* **WHAT YOU SHOULD DO**: In full and without alteration, output each record given here.

+===+

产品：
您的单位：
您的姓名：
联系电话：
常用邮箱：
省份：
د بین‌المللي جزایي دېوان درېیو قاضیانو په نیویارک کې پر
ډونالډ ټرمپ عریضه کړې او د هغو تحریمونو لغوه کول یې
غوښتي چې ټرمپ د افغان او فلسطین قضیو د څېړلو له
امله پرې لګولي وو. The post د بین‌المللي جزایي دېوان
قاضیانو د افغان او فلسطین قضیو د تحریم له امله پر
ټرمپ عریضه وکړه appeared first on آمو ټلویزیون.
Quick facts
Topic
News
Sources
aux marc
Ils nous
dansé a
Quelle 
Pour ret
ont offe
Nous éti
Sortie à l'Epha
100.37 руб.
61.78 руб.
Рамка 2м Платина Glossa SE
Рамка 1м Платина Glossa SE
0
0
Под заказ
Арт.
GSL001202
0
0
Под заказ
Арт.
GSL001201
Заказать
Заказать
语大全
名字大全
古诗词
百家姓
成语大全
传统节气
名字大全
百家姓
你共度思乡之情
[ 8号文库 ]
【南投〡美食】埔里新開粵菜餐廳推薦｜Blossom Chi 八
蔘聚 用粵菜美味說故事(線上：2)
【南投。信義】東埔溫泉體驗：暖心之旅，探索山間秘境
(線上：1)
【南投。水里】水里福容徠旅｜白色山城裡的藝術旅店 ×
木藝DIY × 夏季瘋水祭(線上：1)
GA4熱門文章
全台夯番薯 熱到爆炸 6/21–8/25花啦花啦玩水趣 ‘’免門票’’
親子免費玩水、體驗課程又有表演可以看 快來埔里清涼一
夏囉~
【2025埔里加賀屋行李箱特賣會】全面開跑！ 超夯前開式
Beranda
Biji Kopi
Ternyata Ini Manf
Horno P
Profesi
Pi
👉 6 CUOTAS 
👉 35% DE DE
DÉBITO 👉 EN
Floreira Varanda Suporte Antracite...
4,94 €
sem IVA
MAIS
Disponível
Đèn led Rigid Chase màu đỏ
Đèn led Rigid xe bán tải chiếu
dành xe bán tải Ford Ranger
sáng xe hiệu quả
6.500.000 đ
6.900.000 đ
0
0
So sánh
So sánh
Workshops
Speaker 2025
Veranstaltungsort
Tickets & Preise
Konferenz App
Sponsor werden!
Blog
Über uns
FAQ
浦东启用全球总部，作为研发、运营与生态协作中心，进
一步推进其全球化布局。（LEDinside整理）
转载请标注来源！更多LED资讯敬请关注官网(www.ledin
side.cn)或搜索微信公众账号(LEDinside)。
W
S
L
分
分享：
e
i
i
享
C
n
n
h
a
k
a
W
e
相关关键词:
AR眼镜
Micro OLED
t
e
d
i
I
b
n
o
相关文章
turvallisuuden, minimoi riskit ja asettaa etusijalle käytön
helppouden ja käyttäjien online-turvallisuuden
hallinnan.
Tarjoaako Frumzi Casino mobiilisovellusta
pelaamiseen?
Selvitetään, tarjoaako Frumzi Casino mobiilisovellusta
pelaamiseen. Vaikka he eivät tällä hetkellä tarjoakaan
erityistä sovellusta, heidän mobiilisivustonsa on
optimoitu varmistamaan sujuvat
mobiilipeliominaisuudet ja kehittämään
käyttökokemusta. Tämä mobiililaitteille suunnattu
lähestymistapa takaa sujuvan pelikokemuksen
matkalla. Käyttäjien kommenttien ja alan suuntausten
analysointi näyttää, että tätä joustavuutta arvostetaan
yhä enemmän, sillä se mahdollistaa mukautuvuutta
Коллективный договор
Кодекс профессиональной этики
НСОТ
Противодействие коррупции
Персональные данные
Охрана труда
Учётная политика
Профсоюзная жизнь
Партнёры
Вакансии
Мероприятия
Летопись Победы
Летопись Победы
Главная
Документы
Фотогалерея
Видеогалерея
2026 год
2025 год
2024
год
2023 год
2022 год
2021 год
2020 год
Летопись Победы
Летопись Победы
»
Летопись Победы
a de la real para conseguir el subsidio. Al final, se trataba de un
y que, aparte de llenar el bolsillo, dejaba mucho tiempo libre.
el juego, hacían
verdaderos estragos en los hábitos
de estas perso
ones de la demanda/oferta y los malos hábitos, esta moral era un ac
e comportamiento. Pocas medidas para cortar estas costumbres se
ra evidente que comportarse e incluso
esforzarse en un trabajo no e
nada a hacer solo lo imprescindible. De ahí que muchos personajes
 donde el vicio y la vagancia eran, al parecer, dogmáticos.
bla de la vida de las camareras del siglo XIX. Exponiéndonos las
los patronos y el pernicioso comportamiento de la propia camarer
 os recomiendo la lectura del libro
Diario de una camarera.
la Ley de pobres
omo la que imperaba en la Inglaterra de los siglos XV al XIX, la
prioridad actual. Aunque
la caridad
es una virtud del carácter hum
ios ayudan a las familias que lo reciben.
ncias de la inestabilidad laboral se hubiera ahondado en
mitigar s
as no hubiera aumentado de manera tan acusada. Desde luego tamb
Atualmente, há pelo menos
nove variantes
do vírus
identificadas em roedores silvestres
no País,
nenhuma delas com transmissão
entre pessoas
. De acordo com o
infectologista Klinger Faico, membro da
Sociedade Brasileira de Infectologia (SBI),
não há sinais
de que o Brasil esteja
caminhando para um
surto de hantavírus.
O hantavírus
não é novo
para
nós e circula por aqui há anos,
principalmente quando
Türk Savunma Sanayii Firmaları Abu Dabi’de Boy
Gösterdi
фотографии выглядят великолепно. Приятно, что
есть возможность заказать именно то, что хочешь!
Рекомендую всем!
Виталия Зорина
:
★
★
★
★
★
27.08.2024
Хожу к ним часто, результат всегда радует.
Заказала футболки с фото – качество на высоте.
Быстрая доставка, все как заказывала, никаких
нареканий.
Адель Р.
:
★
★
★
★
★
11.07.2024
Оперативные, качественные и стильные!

+===+

* **SOLUTION TO THIS PROBLEM**:
产品：
您的单位：
您的姓名：
联系电话：
常用邮箱：
省份：
د بین‌المللي جزایي دېوان درېیو قاضیانو په نیویارک کې پر
ډونالډ ټرمپ عریضه کړې او د هغو تحریمونو لغوه کول یې
غوښتي چې ټرمپ د افغان او فلسطین قضیو د څېړلو له
امله پرې لګولي وو. The post د بین‌المللي جزایي دېوان
قاضیانو د افغان او فلسطین قضیو د تحریم له امله پر
ټرمپ عریضه وکړه appeared first on آمو ټلویزیون.
Quick facts
Topic
News
Sources
aux marc
Ils nous
dansé a
Quelle 
Pour ret
ont offe
Nous éti
Sortie à l'Epha
100.37 руб.
61.78 руб.
Рамка 2м Платина Glossa SE
Рамка 1м Платина Glossa SE
0
0
Под заказ
Арт.
GSL001202
0
0
Под заказ
Арт.
GSL001201
Заказать
Заказать
语大全
名字大全
古诗词
百家姓
成语大全
传统节气
名字大全
百家姓
你共度思乡之情
[ 8号文库 ]
【南投〡美食】埔里新開粵菜餐廳推薦｜Blossom Chi 八
蔘聚 用粵菜美味說故事(線上：2)
【南投。信義】東埔溫泉體驗：暖心之旅，探索山間秘境
(線上：1)
【南投。水里】水里福容徠旅｜白色山城裡的藝術旅店 ×
木藝DIY × 夏季瘋水祭(線上：1)
GA4熱門文章
全台夯番薯 熱到爆炸 6/21–8/25花啦花啦玩水趣 ‘’免門票’’
親子免費玩水、體驗課程又有表演可以看 快來埔里清涼一
夏囉~
【2025埔里加賀屋行李箱特賣會】全面開跑！ 超夯前開式
Beranda
Biji Kopi
Ternyata Ini Manf
Horno P
Profesi
Pi
👉 6 CUOTAS 
👉 35% DE DE
DÉBITO 👉 EN
Floreira Varanda Suporte Antracite...
4,94 €
sem IVA
MAIS
Disponível
Đèn led Rigid Chase màu đỏ
Đèn led Rigid xe bán tải chiếu
dành xe bán tải Ford Ranger
sáng xe hiệu quả
6.500.000 đ
6.900.000 đ
0
0
So sánh
So sánh
Workshops
Speaker 2025
Veranstaltungsort
Tickets & Preise
Konferenz App
Sponsor werden!
Blog
Über uns
FAQ
浦东启用全球总部，作为研发、运营与生态协作中心，进
一步推进其全球化布局。（LEDinside整理）
转载请标注来源！更多LED资讯敬请关注官网(www.ledin
side.cn)或搜索微信公众账号(LEDinside)。
W
S
L
分
分享：
e
i
i
享
C
n
n
h
a
k
a
W
e
相关关键词:
AR眼镜
Micro OLED
t
e
d
i
I
b
n
o
相关文章
turvallisuuden, minimoi riskit ja asettaa etusijalle käytön
helppouden ja käyttäjien online-turvallisuuden
hallinnan.
Tarjoaako Frumzi Casino mobiilisovellusta
pelaamiseen?
Selvitetään, tarjoaako Frumzi Casino mobiilisovellusta
pelaamiseen. Vaikka he eivät tällä hetkellä tarjoakaan
erityistä sovellusta, heidän mobiilisivustonsa on
optimoitu varmistamaan sujuvat
mobiilipeliominaisuudet ja kehittämään
käyttökokemusta. Tämä mobiililaitteille suunnattu
lähestymistapa takaa sujuvan pelikokemuksen
matkalla. Käyttäjien kommenttien ja alan suuntausten
analysointi näyttää, että tätä joustavuutta arvostetaan
yhä enemmän, sillä se mahdollistaa mukautuvuutta
Коллективный договор
Кодекс профессиональной этики
НСОТ
Противодействие коррупции
Персональные данные
Охрана труда
Учётная политика
Профсоюзная жизнь
Партнёры
Вакансии
Мероприятия
Летопись Победы
Летопись Победы
Главная
Документы
Фотогалерея
Видеогалерея
2026 год
2025 год
2024
год
2023 год
2022 год
2021 год
2020 год
Летопись Победы
Летопись Победы
»
Летопись Победы
a de la real para conseguir el subsidio. Al final, se trataba de un
y que, aparte de llenar el bolsillo, dejaba mucho tiempo libre.
el juego, hacían
verdaderos estragos en los hábitos
de estas perso
ones de la demanda/oferta y los malos hábitos, esta moral era un ac
e comportamiento. Pocas medidas para cortar estas costumbres se
ra evidente que comportarse e incluso
esforzarse en un trabajo no e
nada a hacer solo lo imprescindible. De ahí que muchos personajes
 donde el vicio y la vagancia eran, al parecer, dogmáticos.
bla de la vida de las camareras del siglo XIX. Exponiéndonos las
los patronos y el pernicioso comportamiento de la propia camarer
 os recomiendo la lectura del libro
Diario de una camarera.
la Ley de pobres
omo la que imperaba en la Inglaterra de los siglos XV al XIX, la
prioridad actual. Aunque
la caridad
es una virtud del carácter hum
ios ayudan a las familias que lo reciben.
ncias de la inestabilidad laboral se hubiera ahondado en
mitigar s
as no hubiera aumentado de manera tan acusada. Desde luego tamb
Atualmente, há pelo menos
nove variantes
do vírus
identificadas em roedores silvestres
no País,
nenhuma delas com transmissão
entre pessoas
. De acordo com o
infectologista Klinger Faico, membro da
Sociedade Brasileira de Infectologia (SBI),
não há sinais
de que o Brasil esteja
caminhando para um
surto de hantavírus.
O hantavírus
não é novo
para
nós e circula por aqui há anos,
principalmente quando
Türk Savunma Sanayii Firmaları Abu Dabi’de Boy
Gösterdi
фотографии выглядят великолепно. Приятно, что
есть возможность заказать именно то, что хочешь!
Рекомендую всем!
Виталия Зорина
:
★
★
★
★
★
27.08.2024
Хожу к ним часто, результат всегда радует.
Заказала футболки с фото – качество на высоте.
Быстрая доставка, все как заказывала, никаких
нареканий.
Адель Р.
:
★
★
★
★
★
11.07.2024
Оперативные, качественные и стильные!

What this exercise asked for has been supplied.